Records follow. Select each line holding "feet".

Stored data:

►

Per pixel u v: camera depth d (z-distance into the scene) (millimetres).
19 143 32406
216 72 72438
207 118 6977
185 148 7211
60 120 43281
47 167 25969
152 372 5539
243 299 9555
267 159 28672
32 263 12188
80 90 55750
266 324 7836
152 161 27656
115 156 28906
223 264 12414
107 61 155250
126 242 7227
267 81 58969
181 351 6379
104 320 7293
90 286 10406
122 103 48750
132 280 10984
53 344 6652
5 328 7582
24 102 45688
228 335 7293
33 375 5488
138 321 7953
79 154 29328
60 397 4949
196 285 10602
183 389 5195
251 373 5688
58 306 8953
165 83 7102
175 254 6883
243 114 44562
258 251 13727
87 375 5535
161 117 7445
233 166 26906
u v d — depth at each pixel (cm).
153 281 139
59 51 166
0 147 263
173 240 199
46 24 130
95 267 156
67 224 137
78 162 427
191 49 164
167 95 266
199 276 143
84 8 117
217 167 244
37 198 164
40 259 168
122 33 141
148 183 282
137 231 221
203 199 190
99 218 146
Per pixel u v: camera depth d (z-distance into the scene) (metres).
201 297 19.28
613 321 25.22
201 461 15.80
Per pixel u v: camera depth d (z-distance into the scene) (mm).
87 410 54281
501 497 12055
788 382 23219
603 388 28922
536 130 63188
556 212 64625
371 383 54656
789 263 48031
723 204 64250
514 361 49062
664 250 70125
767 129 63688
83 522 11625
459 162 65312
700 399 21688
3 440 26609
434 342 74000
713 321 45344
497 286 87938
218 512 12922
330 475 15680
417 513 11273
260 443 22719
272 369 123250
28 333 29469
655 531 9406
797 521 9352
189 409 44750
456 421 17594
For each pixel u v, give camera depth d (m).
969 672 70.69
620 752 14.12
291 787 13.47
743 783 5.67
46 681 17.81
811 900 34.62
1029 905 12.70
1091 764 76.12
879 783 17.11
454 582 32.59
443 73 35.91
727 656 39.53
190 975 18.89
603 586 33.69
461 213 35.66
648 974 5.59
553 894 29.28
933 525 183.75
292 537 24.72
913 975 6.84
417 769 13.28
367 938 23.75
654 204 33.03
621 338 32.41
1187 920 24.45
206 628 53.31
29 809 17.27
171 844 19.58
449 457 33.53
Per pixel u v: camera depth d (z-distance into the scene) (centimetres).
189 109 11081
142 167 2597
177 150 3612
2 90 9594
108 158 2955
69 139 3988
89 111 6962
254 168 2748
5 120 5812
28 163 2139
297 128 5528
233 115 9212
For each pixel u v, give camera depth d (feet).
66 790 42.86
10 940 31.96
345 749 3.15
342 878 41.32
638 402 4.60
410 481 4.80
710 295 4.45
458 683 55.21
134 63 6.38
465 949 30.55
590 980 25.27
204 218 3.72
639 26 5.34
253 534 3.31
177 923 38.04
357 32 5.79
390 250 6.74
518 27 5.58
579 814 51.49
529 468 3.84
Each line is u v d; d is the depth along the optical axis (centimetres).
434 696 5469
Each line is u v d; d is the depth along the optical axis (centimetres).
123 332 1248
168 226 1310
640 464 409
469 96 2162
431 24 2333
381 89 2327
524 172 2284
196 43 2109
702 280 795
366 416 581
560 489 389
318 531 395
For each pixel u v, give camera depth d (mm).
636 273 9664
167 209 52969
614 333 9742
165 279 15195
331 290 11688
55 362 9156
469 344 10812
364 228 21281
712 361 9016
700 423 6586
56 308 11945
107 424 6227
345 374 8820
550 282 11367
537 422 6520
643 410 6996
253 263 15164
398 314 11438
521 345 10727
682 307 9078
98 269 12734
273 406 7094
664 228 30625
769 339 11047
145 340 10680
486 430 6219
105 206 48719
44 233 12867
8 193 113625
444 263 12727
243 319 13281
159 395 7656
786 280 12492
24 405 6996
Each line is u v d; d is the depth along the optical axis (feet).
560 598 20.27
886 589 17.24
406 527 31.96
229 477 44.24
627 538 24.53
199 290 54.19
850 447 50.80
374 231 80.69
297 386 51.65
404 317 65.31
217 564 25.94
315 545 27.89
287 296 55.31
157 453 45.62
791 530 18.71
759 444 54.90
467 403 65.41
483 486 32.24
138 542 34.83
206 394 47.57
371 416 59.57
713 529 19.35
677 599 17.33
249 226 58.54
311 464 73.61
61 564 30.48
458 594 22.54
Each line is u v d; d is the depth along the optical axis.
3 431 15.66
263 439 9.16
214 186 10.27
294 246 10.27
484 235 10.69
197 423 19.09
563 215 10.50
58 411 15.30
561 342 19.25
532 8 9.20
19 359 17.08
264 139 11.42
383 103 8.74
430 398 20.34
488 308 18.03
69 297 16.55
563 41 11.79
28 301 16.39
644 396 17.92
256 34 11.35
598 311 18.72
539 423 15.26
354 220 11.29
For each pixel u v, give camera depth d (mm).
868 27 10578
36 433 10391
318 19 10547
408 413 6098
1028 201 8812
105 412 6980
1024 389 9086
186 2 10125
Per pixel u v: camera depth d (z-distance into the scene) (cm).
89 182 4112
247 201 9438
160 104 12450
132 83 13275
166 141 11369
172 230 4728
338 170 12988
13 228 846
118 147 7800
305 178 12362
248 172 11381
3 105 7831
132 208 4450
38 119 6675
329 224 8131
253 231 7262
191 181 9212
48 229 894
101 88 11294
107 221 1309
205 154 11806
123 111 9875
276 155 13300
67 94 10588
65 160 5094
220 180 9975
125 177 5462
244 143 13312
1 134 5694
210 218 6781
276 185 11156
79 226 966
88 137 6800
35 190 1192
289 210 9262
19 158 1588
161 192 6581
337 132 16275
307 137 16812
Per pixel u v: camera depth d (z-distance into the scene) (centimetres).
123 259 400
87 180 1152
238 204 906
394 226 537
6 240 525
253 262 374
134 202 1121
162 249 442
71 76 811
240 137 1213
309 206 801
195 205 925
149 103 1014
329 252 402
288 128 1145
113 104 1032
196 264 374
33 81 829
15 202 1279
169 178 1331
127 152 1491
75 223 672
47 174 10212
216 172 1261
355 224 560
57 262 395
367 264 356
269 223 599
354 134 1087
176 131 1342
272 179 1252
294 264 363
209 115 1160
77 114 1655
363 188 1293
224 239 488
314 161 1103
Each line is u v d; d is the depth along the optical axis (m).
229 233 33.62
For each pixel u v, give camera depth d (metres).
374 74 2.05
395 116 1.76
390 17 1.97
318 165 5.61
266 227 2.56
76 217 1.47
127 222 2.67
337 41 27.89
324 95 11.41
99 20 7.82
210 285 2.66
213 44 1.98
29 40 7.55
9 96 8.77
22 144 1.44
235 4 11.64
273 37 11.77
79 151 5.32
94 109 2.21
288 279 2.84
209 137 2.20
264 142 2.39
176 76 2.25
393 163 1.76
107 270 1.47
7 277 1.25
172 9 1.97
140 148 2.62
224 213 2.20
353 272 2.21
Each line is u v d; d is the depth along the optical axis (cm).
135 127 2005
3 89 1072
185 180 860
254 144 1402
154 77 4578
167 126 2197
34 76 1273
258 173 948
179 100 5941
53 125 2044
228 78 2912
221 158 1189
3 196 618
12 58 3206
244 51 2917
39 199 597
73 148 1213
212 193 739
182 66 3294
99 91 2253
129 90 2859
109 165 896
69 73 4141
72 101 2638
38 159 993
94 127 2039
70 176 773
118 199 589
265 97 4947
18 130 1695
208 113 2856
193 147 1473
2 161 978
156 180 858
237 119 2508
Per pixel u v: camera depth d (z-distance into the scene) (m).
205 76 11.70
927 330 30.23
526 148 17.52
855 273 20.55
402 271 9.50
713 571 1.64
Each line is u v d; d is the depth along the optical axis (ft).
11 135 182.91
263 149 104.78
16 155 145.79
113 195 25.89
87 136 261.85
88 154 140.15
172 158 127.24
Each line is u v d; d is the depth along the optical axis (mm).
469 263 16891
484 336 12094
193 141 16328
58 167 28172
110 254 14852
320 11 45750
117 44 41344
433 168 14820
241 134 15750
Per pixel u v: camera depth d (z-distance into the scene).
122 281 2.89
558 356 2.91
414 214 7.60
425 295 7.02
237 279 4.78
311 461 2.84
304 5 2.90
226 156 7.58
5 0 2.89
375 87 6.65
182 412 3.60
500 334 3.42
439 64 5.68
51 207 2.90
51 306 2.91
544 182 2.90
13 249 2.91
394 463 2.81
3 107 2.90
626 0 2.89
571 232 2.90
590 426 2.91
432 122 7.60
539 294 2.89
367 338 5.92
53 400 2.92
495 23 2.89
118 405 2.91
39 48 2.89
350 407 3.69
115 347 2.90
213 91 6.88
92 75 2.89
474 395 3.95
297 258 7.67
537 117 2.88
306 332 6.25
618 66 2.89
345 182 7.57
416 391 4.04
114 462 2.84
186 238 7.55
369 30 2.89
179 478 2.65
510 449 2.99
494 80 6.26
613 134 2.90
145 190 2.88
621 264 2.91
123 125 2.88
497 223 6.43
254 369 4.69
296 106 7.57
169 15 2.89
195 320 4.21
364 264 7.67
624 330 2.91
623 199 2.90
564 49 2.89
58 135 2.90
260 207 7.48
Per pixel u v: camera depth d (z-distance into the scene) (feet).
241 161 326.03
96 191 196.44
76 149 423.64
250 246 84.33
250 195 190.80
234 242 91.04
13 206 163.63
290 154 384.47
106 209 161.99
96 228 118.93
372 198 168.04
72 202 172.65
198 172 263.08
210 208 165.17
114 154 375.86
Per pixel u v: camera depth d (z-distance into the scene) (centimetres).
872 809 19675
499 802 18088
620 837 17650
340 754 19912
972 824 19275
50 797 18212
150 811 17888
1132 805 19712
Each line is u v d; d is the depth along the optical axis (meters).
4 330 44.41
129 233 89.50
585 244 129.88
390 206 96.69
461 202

◄

» Result for this exercise:
For each pixel u v, give camera depth d (feet).
Each line is u v d; d is the depth along the optical axis (feet).
Per pixel u v: camera depth d (z-distance into the scene) (feet).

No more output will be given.